Giovanni Cassini, the man who discovered four of the largest moons in the world, was the first to observe the Martian polar ice caps. The connection to Earth's own ice caps was established when Sir William Herschel recorded his own observations. The southern cap grew and shrunk due to seasonal changes in the planet Mars.
Scientists have learned a lot more about the polar deposits with the development of telescopes and robotic explorers. The southern cap is mostly composed of frozen carbon dioxide, which is unlike the northermost ice sheet. The glaciers of carbon dioxide ice have been carving features in the southern polar region for more than 600,000 years, and are currently moving.
The leader of the research team was an assistant professor of Earth and Space Science at York University in Toronto, who is also a Canada Research Chair in Planetary Science. He was joined by scientists from the Institute of Low-Temperature Science and the Hokkaido University in Japan.
The MRO confirmed the presence of carbon dioxide glaciers in the southern polar region in 2011. Scientists noted that they were flowing like glaciers of water ice on Earth, based on the surface features they carved in their wake. Smith described it in a recent press release.
“Approximately 600,000 years ago, CO2 ice started forming at the Martian south pole. Due to climate cycles, the ice has increased in volume and mass several times, interrupted by periods of mass loss through sublimation. If the ice had never flowed, then it would mostly be where it was originally deposited, and the thickest ice would only be about 45 meters thick. Instead, because it flowed downhill into basins and spiral troughs – curvilinear basins – where it ponded, it was able to form deposits reaching one kilometer thick.”
The portion of the ice cap composed of water ice appears to be stationary at high altitudes. Scientists investigated the strength properties of the carbon dioxide glaciers to find out why they were collapsing. Their results showed that carbon dioxide ice flows were 100 times faster than water ice glaciers.
The CO2 ice behaves like glaciers here on Earth, which makes the water ice cap appear stationary. These are large!
Smith and his colleagues used the NASA Ice Sheet and Sea-Level System Model to model the glacier's movements. They found that typical methods weren't moving the carbon dioxide glaciers on the surface of Mars. The flow rates peaked about 400,000 years ago when the deposition was at its best. Smith said that the flow rate of the glaciers is currently in a slow period since their ice is decreasing in mass.
“Atmospheric deposition would put the ice in a pattern we don’t see. It would be much more evenly spread and thinner. What the glacier interpretation provides is a mechanism to move the ice from high places, into the lower basins that are also at lower [latitudes].
“If atmospheric deposition were the only process acting on the ice, then most of it would be found at the highest latitude and highest elevation. That’s just not the case. The ice is flowing downhill into basins, much like water flows downhill into lakes. Only glacial flow can explain the distribution we found in 2018.”
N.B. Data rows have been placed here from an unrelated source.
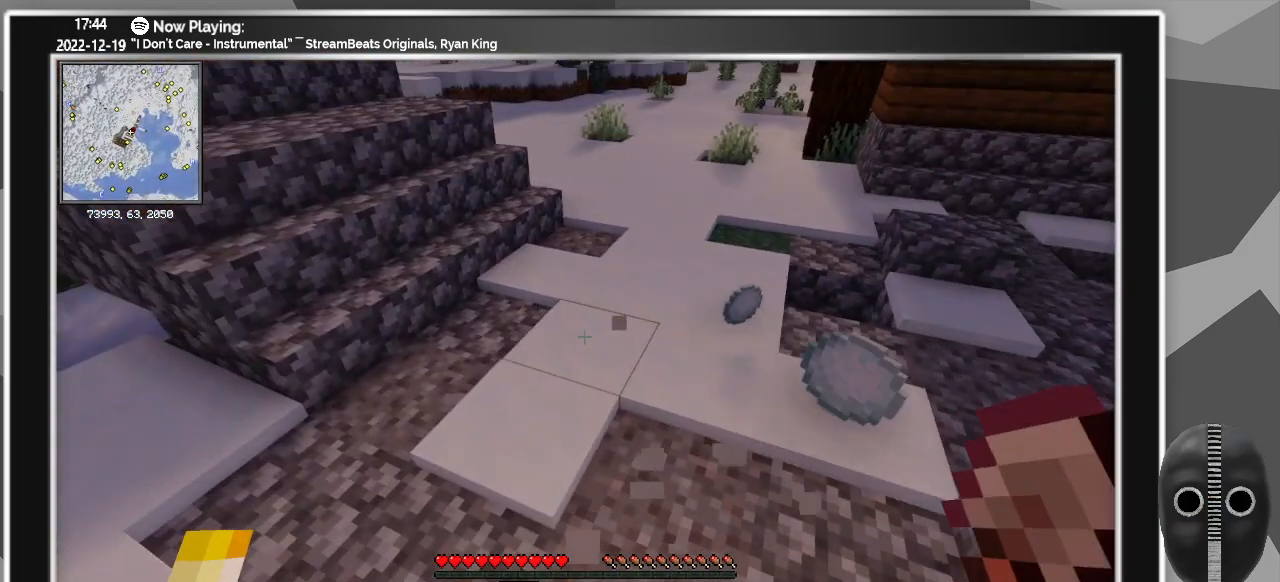
{"keys": [], "mouse": [], "events": [[16, "mouse_left", "down"], [16, "w", "down"], [66, "mouse_left", "up"], [250, "mouse_left", "down"], [350, "a", "up"], [350, "mouse_left", "up"], [400, "w", "up"]]}
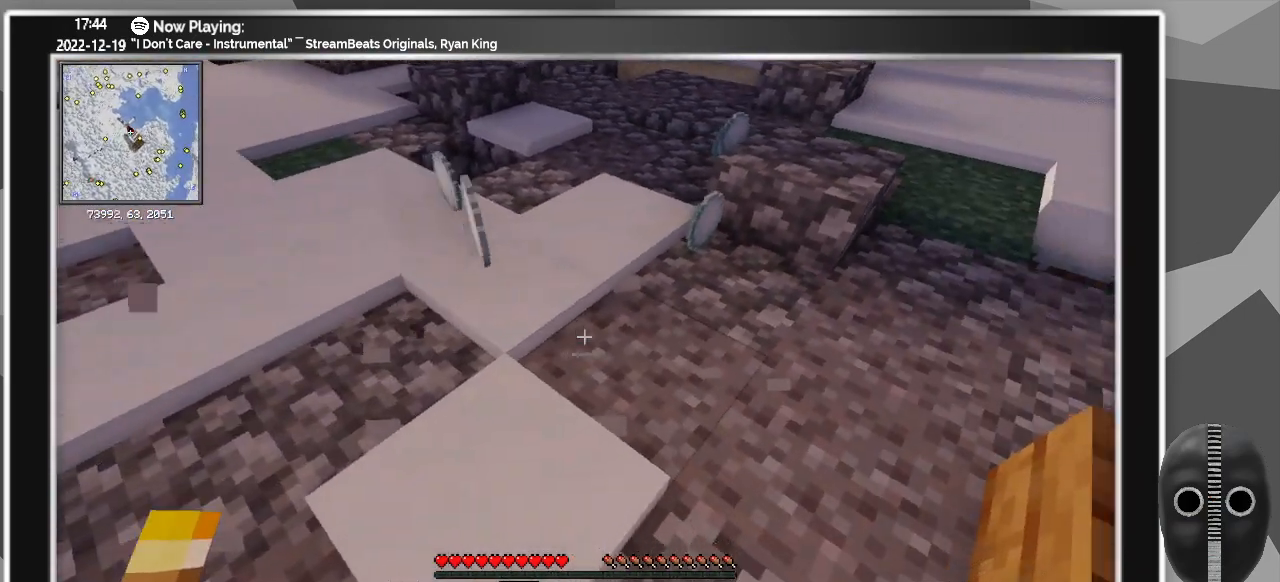
{"keys": [], "mouse": [], "events": [[266, "mouse_left", "down"], [366, "mouse_left", "up"]]}
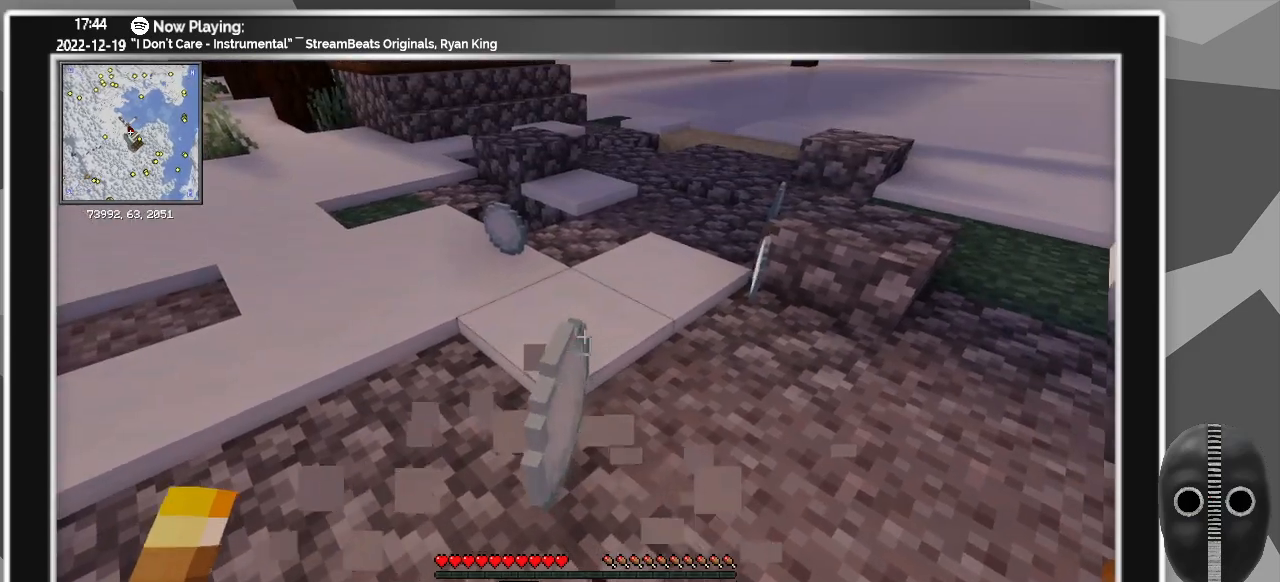
{"keys": [], "mouse": [], "events": [[50, "mouse_left", "down"], [100, "mouse_left", "up"], [100, "w", "down"], [250, "mouse_left", "down"], [350, "mouse_left", "up"], [383, "w", "up"]]}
Smith and his team identified several surface features that are very good analogues for features seen on glaciers. These include topographic profiles, crevasses, and compression ridges, which provided a basis to compare with their adapted-ISSM models.
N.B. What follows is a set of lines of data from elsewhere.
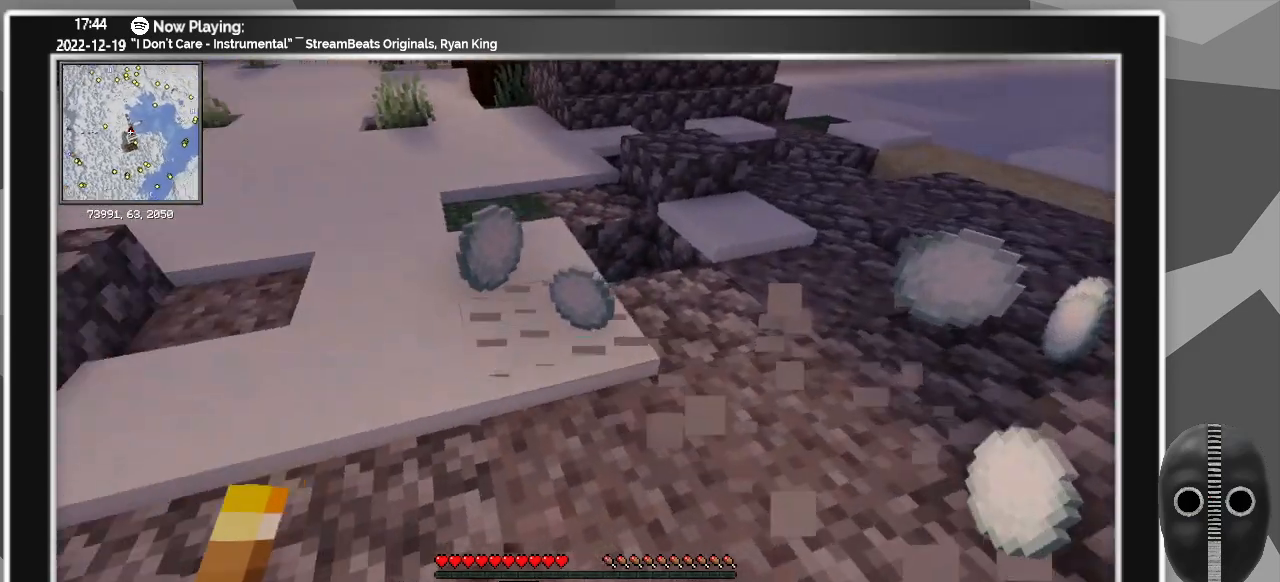
{"keys": [], "mouse": [], "events": [[16, "mouse_left", "down"], [116, "mouse_left", "up"], [316, "a", "down"], [316, "mouse_left", "down"], [400, "mouse_left", "up"], [450, "a", "up"]]}
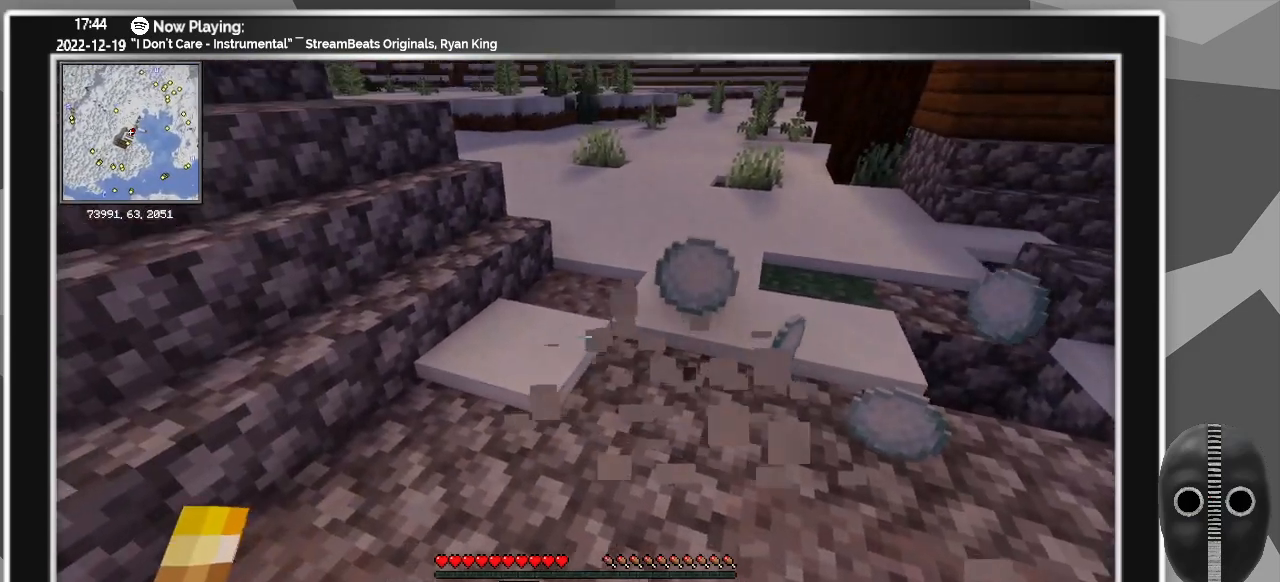
{"keys": [], "mouse": [], "events": [[83, "mouse_left", "down"], [183, "mouse_left", "up"], [233, "w", "down"], [316, "mouse_left", "down"], [416, "mouse_left", "up"], [466, "w", "up"]]}
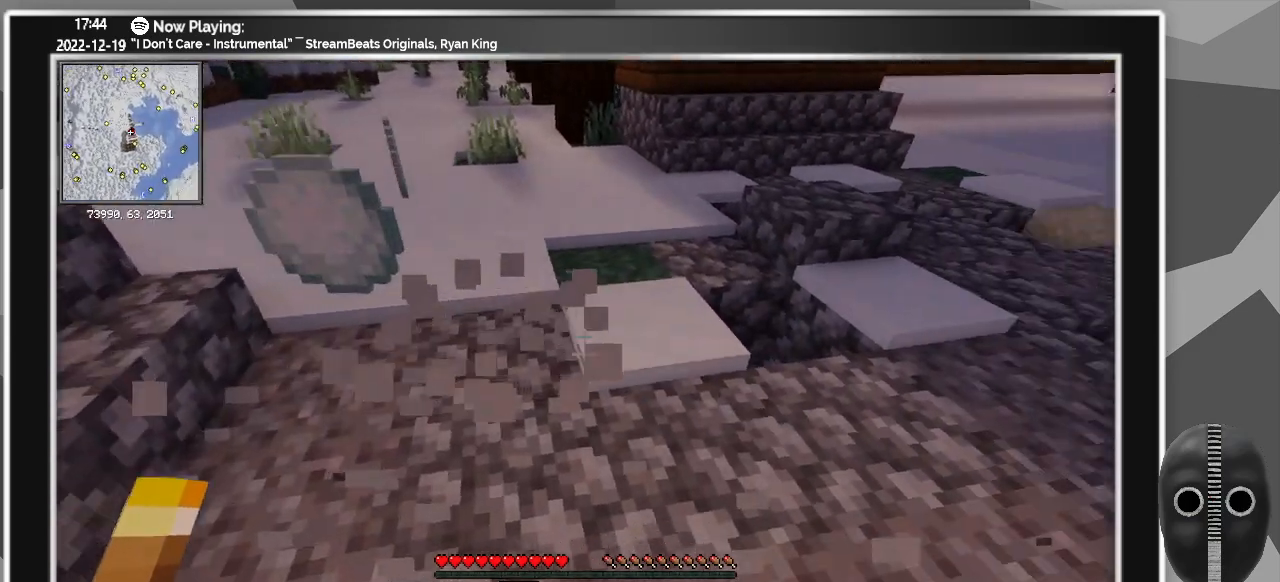
{"keys": [], "mouse": [], "events": [[50, "mouse_left", "down"], [150, "mouse_left", "up"], [233, "a", "down"], [333, "a", "up"]]}
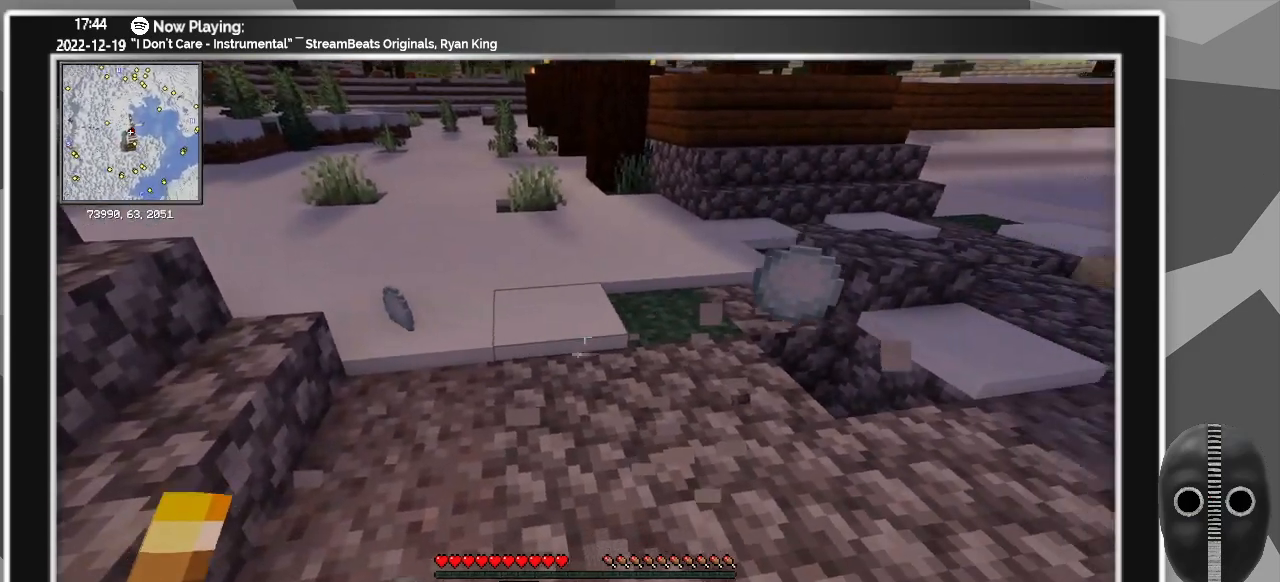
{"keys": ["w"], "mouse": ["left"], "events": [[166, "w", "down"], [500, "mouse_left", "down"]]}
Earth, Mars, and Pluto are the only bodies in the Solar System that have actively flowing ice. There are many icy bodies in the Solar System, including the larger satellites that circle Jupiter, Neptune, and other planets. Many of the same bodies have regular exchanges between their interiors and surfaces.
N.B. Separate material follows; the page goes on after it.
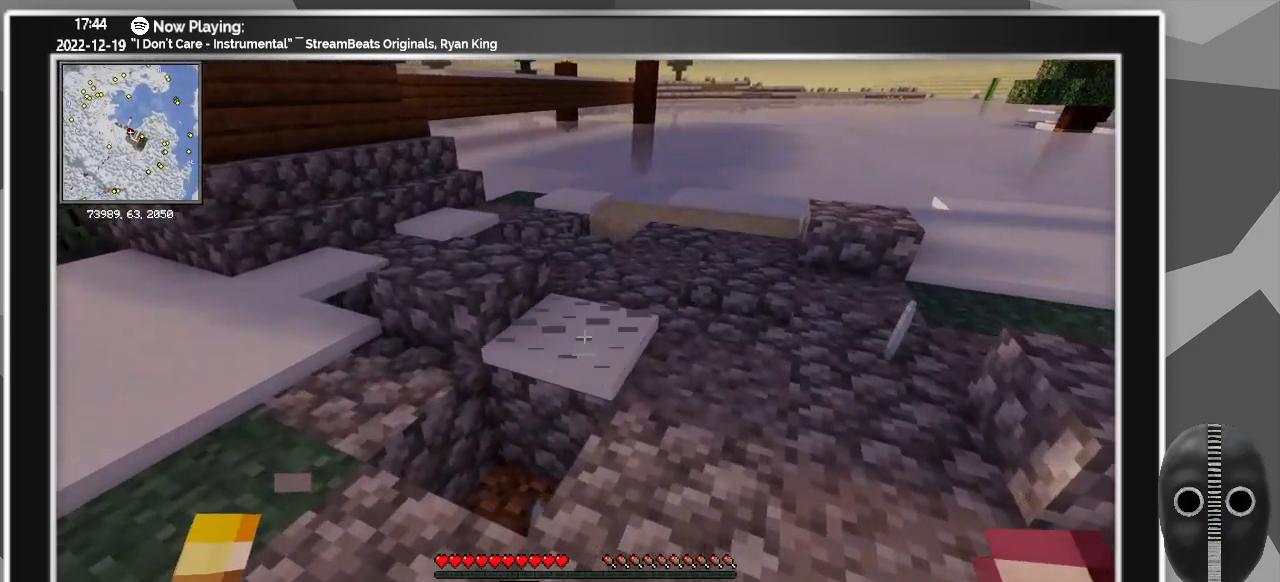
{"keys": ["w"], "mouse": [], "events": [[33, "mouse_left", "up"], [33, "w", "up"], [133, "w", "down"]]}
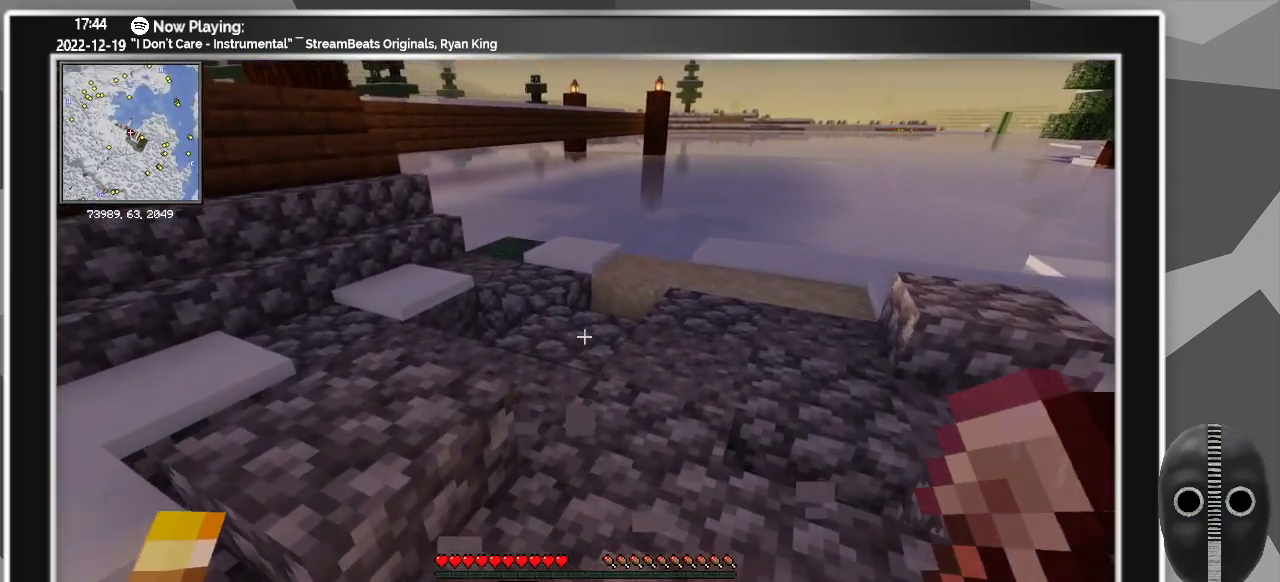
{"keys": ["w"], "mouse": [], "events": [[300, "d", "down"], [483, "d", "up"]]}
Many of these bodies will have glaciers of their own made of substances like carbon monoxide, ammonia, and methane, which could behave in even more exotic ways! In the coming years, scientists will be able to test these theories thanks to missions like the Enceladus Orbiter, which will explore two major satellites that have interior oceans and may even support life. Evidence of how these moons formed and evolved could be provided by the dynamics of their icy surfaces.
The paper that describes their findings was published in the journal JGR Planets.
Further reading on the topic of PSI.